> Document excerpt:
# What is the necessary correction factor for Rutherford scattering in 3D?

• Taylor_1989
In summary, the conversation discussed an experiment on Rutherford scattering and the necessary corrections needed to compare the results with Rutherford's scattering formula. The correction factor was determined using a figure and calculations were done to find the solid angle of the ring. The conversation also touched on the measurement of the number of incident particles per unit area and how it could further quantify the results.
Taylor_1989

## Homework Statement

So I recently carried out an experiment for Rutherford scattering. From my lab script is states the following

'Recording the scattering rate as function of angle

In order to compare your results with “Rutherford’s scattering formula”, you must first make a
correction for the fact that we have only sampled the scattering in the horizontal plane, whereas the
α-particles are actually scattered in a 3D cone. With the aid of Fig. 6, determine the necessary
correction factor. Apply this correction and compare your results (by graphical representation) with
the theoretical curve of the form:

$$f(\theta)=\frac{A}{sin [ ( θ − B ) / 2 ]}[1]$$'

The figure 6

[![Image is of what was given to help derive our correction][1]][1] [1]: https://i.stack.imgur.com/wvPZ5.png

So I calculated the solid angle in the following way:

I took the surface element on a hemisphere which gave the differential are as follows:

$$dA=r^2 sin\theta d\theta d\phi[2]$$

Now I assume this is the area of the detector.

Now to calculate the are of the ring, I realized that ##\phi## would have to change from ##0 \rightarrow 2\pi##

Thus by taking the intergral I was able to find the solid angle of the ring

$$\int_0^{2\pi} r^2 sin\theta d\theta d\phi=2\pi r^2 sin\theta d\theta[3]$$

So by takeing the differential solid angle ##d\Omega=\frac{da_{ring}}{r^2}## I was able to calculate the differential solid angle of the ring to be:

$$d\Omega=2 \pi sin\theta d\theta [4]$$

And now this is where I am confused because according to my lecture I am correct in what I have done and the correction is as follows:

$$N_s=2\pi sin \theta \times N_d [5]$$

where ##N_s=scatter## on the solid angle and ##N_d## is the results that I have recored for a 2d plane.

> Information shown:
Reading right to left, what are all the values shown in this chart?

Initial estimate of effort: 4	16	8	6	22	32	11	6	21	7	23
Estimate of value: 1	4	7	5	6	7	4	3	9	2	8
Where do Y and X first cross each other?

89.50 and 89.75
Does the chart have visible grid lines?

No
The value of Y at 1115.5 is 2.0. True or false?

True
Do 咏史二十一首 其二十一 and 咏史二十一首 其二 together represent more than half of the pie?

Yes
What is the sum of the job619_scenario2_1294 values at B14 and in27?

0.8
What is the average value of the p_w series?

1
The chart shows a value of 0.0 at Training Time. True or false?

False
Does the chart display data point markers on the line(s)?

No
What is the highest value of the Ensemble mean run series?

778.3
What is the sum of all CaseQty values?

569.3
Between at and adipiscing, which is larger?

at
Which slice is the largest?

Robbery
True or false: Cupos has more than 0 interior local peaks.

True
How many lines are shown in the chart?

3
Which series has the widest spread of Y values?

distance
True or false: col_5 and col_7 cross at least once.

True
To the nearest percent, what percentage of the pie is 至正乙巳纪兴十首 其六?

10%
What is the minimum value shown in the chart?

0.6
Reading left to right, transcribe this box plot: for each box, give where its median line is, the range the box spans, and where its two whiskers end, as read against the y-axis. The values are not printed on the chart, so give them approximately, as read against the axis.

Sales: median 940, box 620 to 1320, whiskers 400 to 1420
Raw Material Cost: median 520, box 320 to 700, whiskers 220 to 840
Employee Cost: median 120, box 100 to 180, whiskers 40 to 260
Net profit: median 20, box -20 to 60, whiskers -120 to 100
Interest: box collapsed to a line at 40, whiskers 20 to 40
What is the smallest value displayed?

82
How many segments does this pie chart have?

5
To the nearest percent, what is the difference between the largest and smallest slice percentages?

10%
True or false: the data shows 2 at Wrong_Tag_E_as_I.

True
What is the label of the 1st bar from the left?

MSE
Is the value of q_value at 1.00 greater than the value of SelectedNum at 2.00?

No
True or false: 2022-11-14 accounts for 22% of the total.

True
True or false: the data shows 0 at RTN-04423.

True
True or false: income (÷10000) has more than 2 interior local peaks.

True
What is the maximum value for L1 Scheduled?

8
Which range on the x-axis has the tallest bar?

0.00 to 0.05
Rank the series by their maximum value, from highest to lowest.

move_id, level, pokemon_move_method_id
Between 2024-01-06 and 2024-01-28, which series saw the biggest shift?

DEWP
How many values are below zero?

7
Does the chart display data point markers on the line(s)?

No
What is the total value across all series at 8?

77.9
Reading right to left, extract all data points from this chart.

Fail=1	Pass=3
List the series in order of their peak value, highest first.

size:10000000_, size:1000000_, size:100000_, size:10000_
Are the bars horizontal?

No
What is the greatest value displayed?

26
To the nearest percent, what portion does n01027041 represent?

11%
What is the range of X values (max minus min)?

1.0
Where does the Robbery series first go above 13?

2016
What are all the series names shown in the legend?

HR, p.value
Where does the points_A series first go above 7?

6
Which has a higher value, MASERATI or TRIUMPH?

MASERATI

> Assignment: Reproduce word for word the passage of the Rutherford scattering thread between "So I calculated" and "of the detector.", inclusive.

> Answer to the exercise:
So I calculated the solid angle in the following way:

I took the surface element on a hemisphere which gave the differential are as follows:

$$dA=r^2 sin\theta d\theta d\phi[2]$$

Now I assume this is the area of the detector.